ASSIGNMENT: Select every line of the items below that contains the string "back", and copy each such line in full.

TASK INPUTS:
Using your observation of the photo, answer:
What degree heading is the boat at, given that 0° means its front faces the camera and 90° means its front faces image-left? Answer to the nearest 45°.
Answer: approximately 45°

...

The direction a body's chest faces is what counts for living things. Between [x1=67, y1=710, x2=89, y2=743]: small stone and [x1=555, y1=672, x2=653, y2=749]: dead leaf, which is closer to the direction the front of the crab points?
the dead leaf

---

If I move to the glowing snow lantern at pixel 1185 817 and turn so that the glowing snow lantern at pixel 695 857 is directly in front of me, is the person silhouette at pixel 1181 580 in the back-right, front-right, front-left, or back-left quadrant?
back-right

OUTPUT BELOW:
If I move to the glowing snow lantern at pixel 1185 817 and turn so that the glowing snow lantern at pixel 695 857 is directly in front of me, is the person silhouette at pixel 1181 580 in the back-right, front-right, front-left, or back-left quadrant?
back-right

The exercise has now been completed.